E, se necessário a ordem. E não nos entregamos à essa prática selvagem, porém
necessária. Afinal, precisamos de trabalhadores e todo o resto é desnecessário.
Agradeci.
Agora entendendo um pouco mais do que ali ocorria. E sem mais, deixamos num voo
da imaginação aquele lugar estranho. Estranho até demais. Na janela do meu
escritório o lindo Príncipe pediu para eu largar o seu Ganso. E ficou por ali
um bom tempo, desejoso de entender como as pessoas tentando ser civilizadas,
haviam se brutalizado tanto.
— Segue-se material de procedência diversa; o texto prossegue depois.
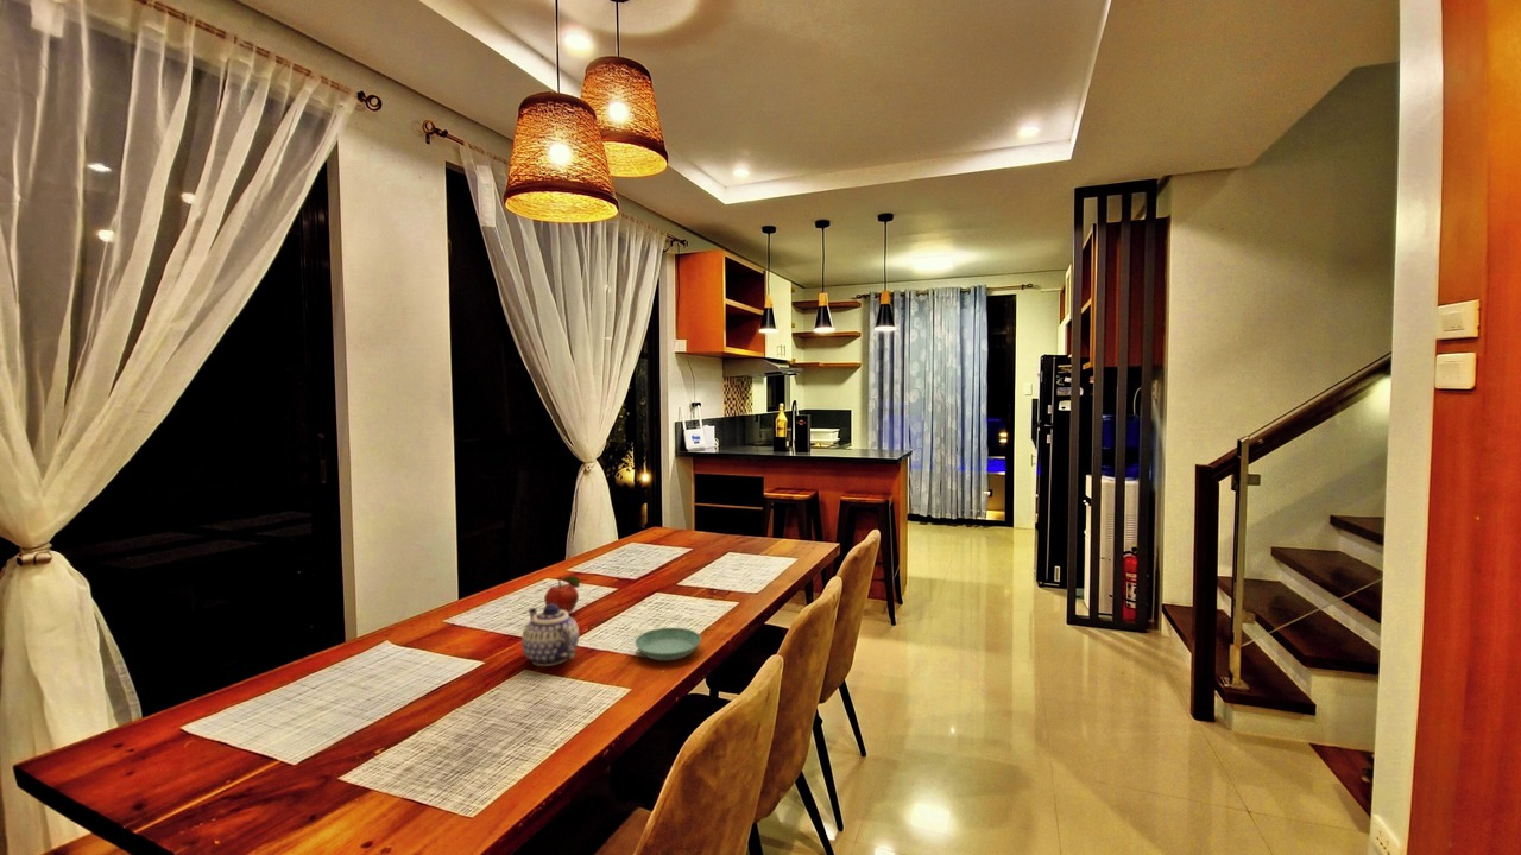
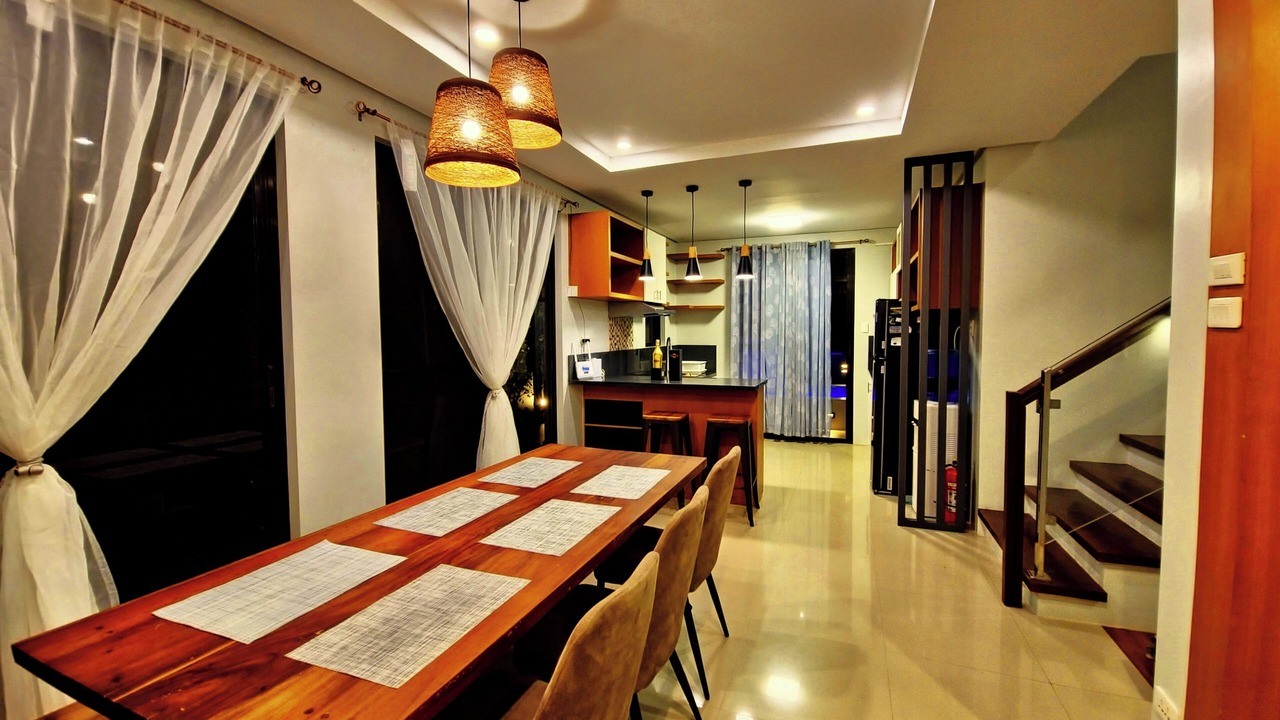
- fruit [543,575,581,614]
- teapot [520,603,580,667]
- saucer [633,627,702,661]
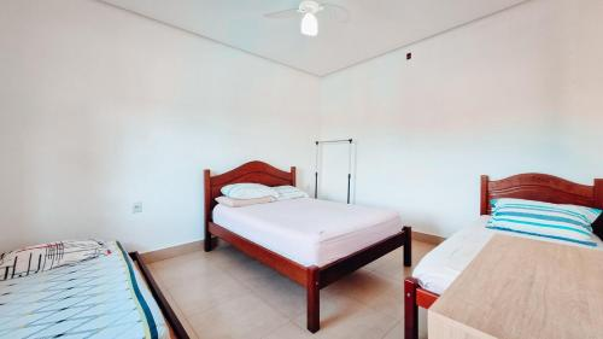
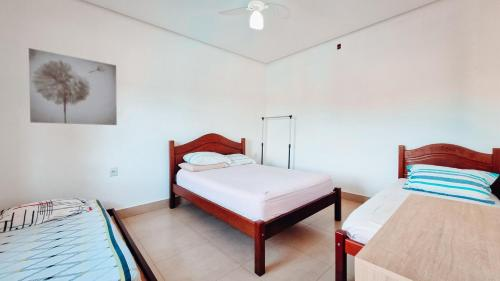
+ wall art [28,47,118,126]
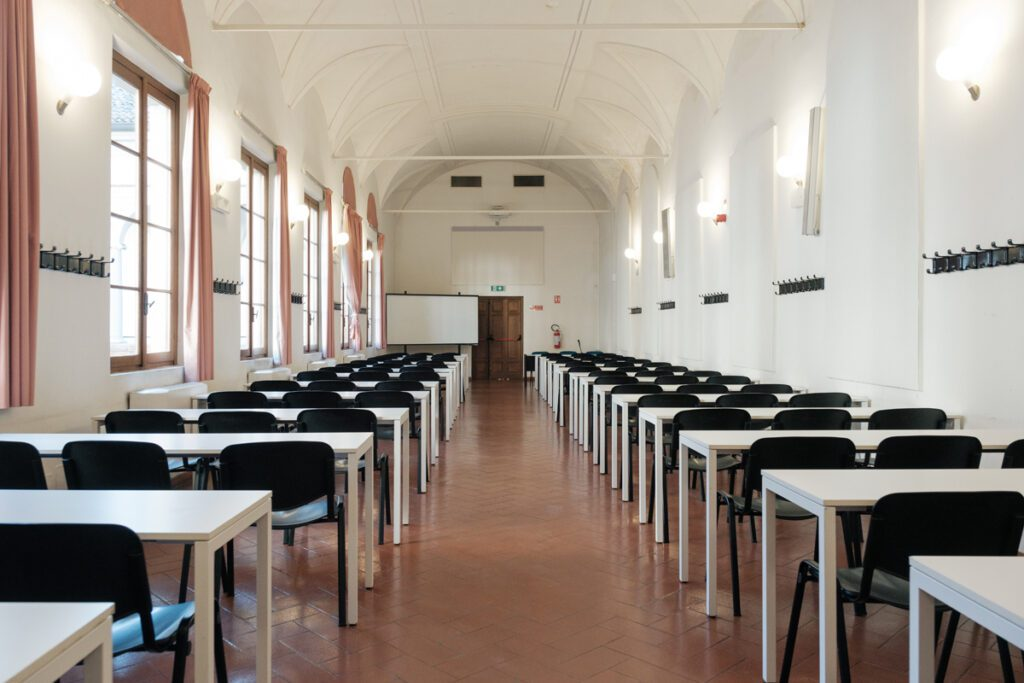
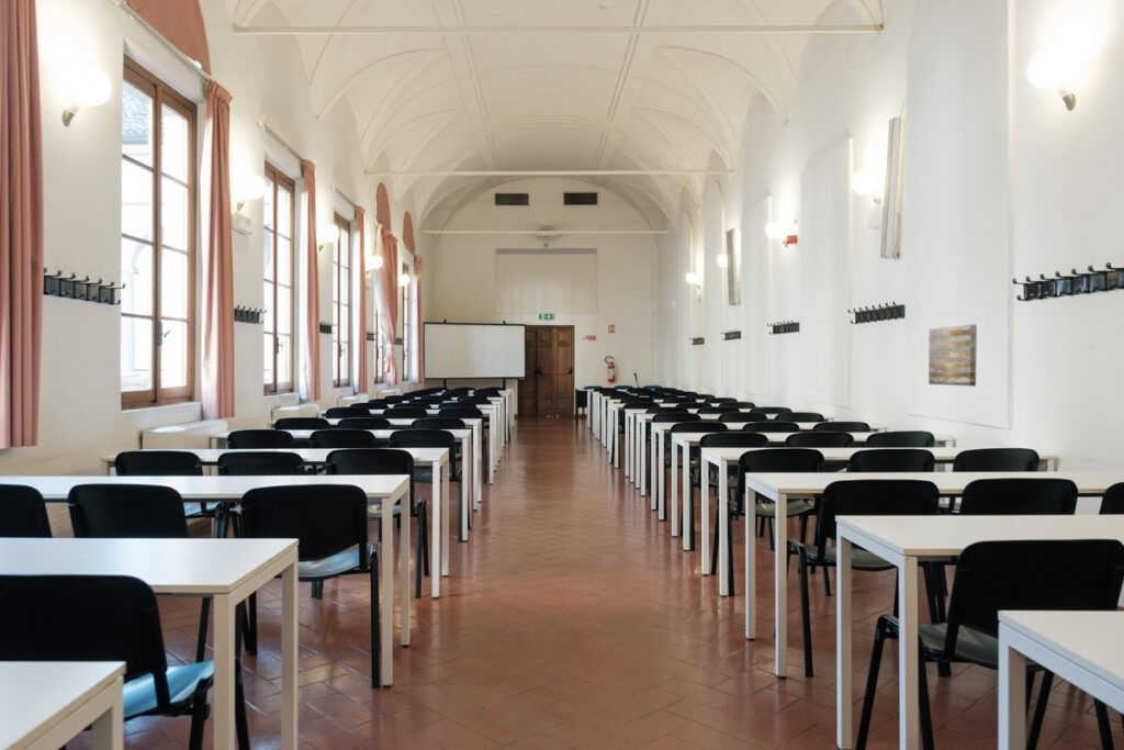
+ wall art [928,324,978,388]
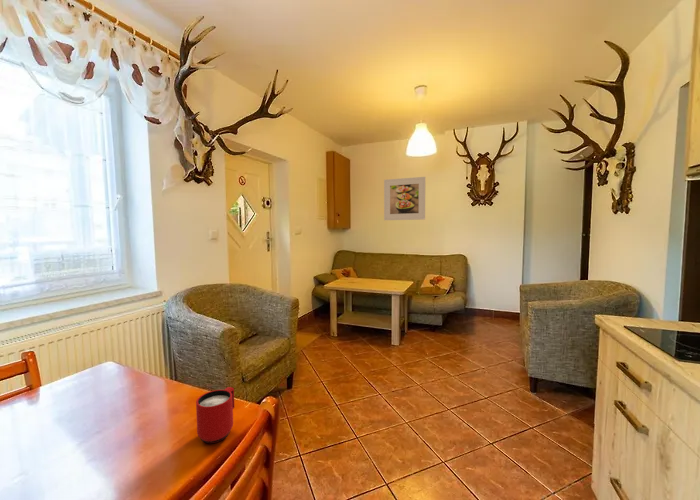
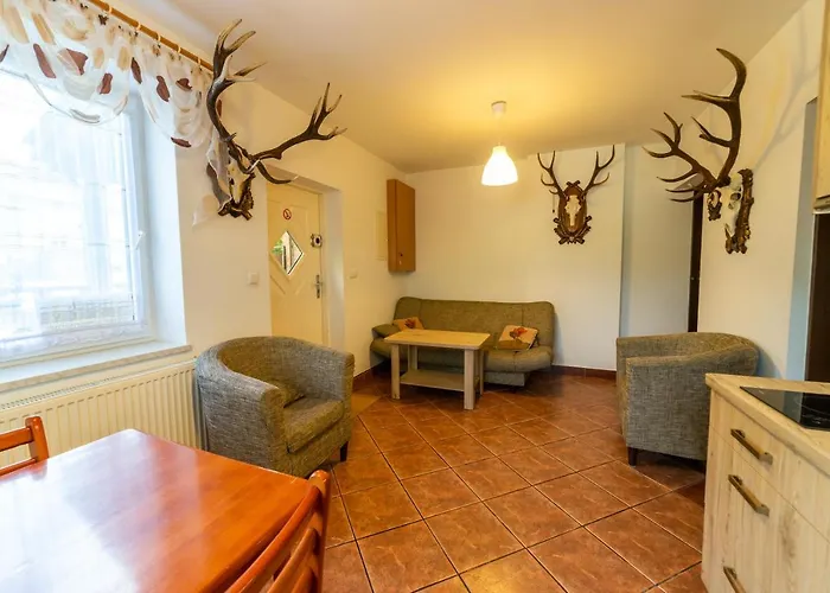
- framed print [383,176,426,221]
- mug [195,386,235,444]
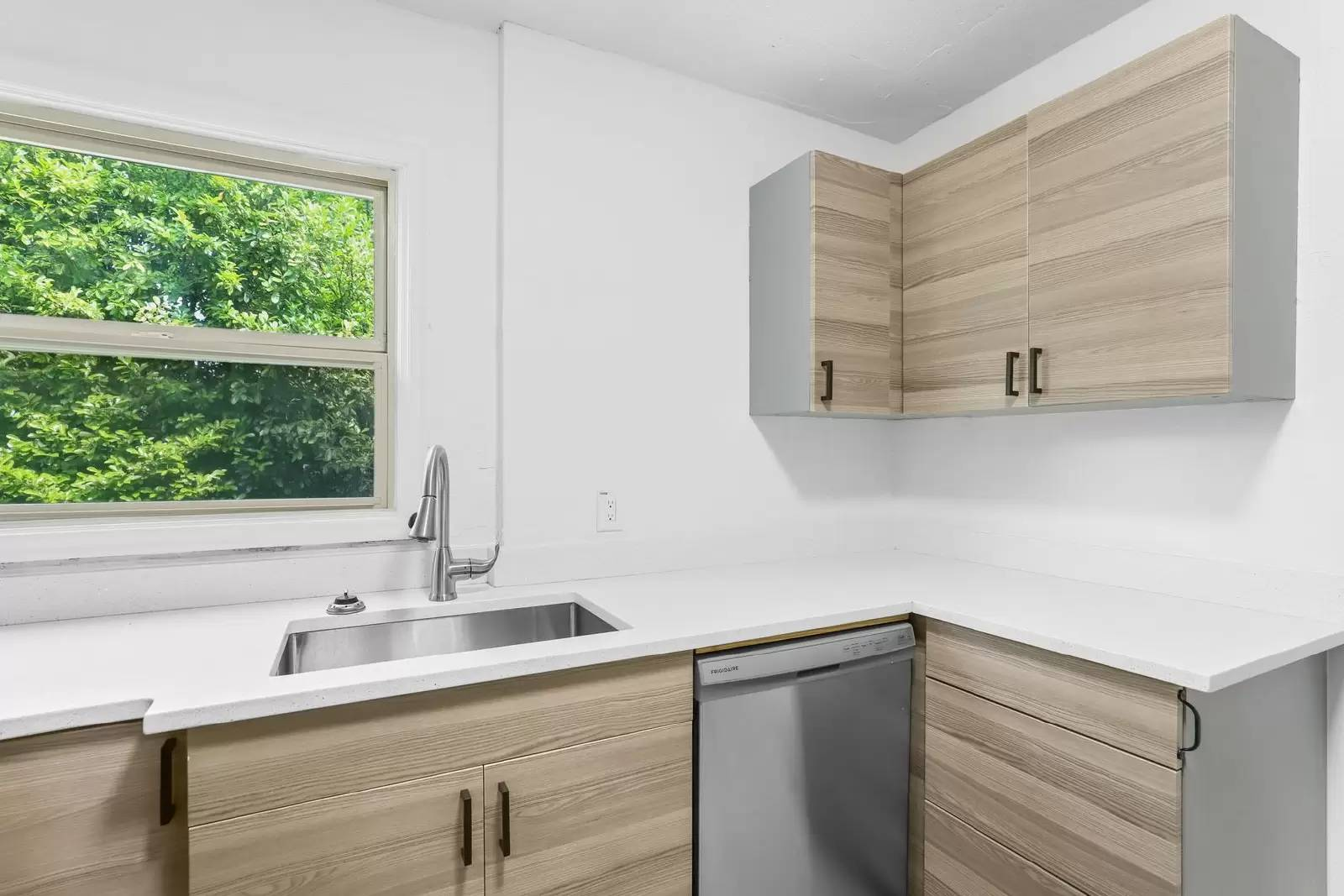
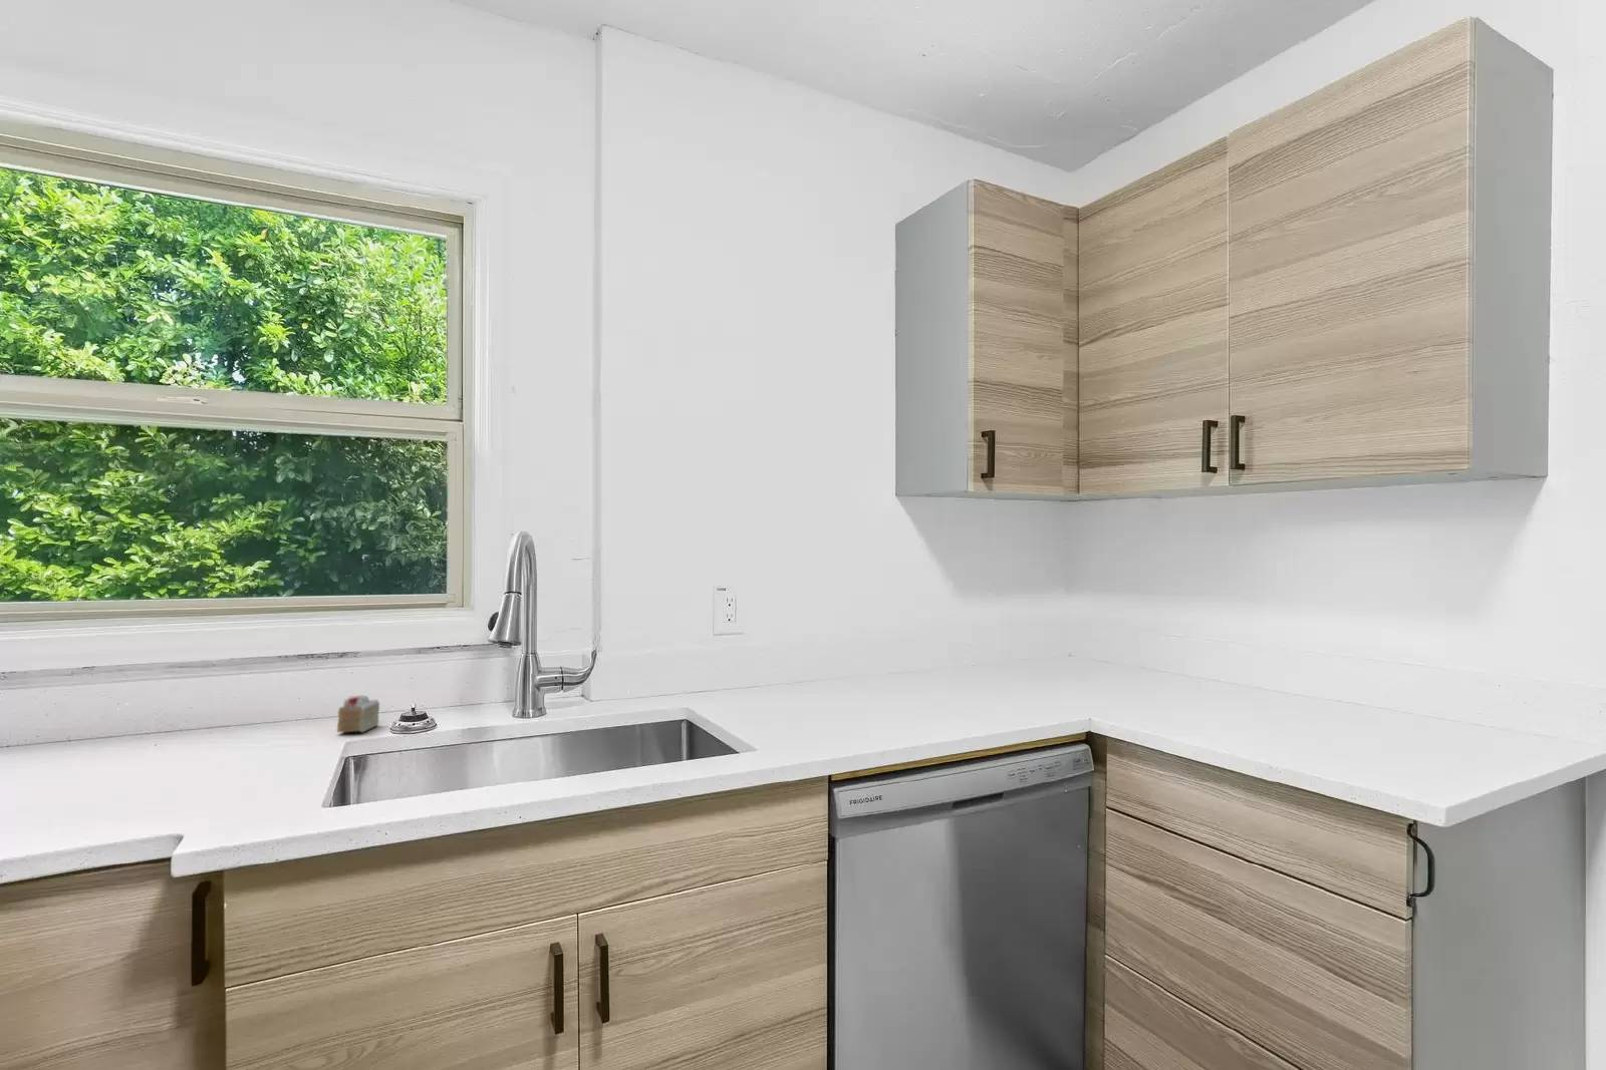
+ cake slice [336,694,380,734]
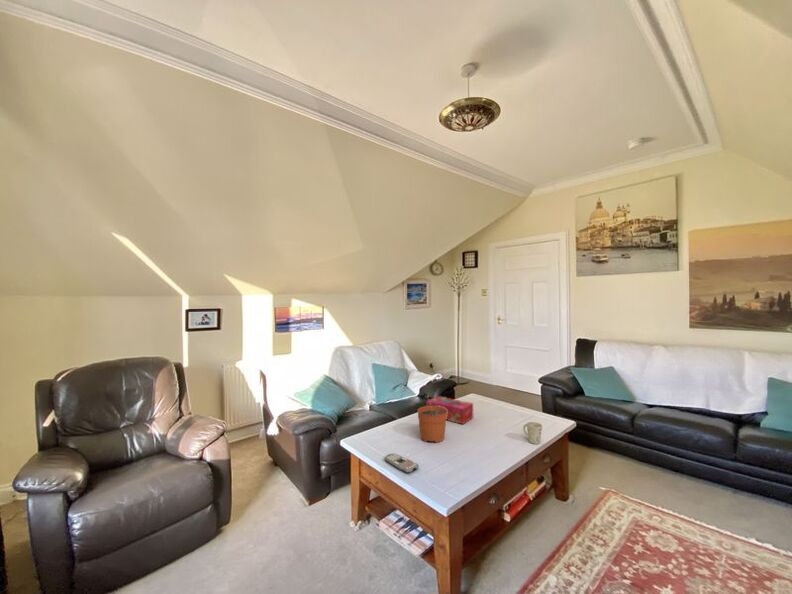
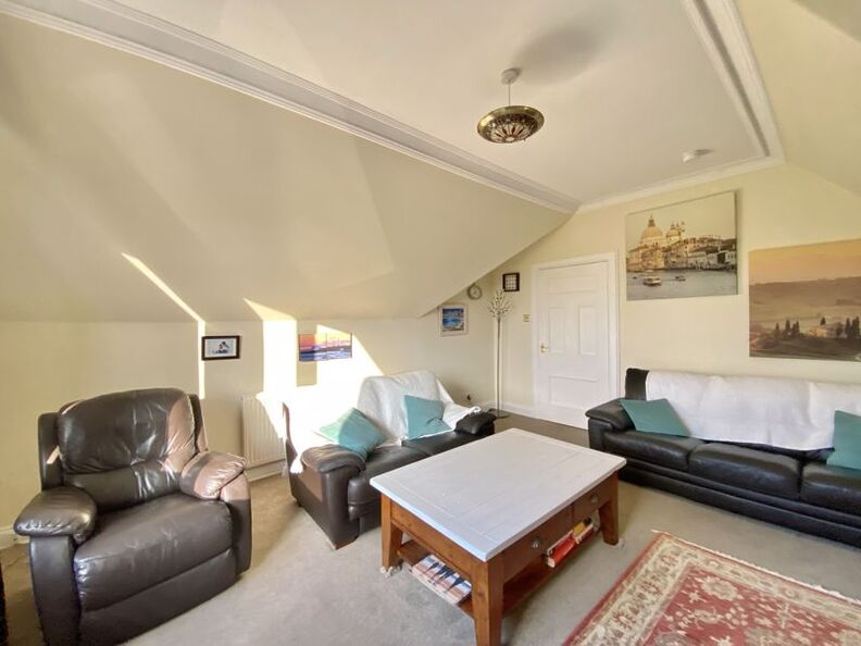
- plant pot [417,394,447,443]
- tissue box [425,395,474,425]
- remote control [384,453,420,474]
- mug [522,421,543,445]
Depois de muitos cafés, conclui com ele:
-
Eles escolheram. Fizeram escolhas. Fazemos escolhas todos os dias. E elas
trazem consequências. Hoje parece uma pequena decisão, com o passar do tempo
pode transtornar o mundo que amamos, e não mais o reconhecermos. E tudo o que
desejavam era colocar ordem no trabalho e usufruir seus frutos. Não são apenas
os outros que nos tornam escravos, nós também podemos livremente agrilhoarmo-nos
achando que há uma vida melhor do que a vida mesma.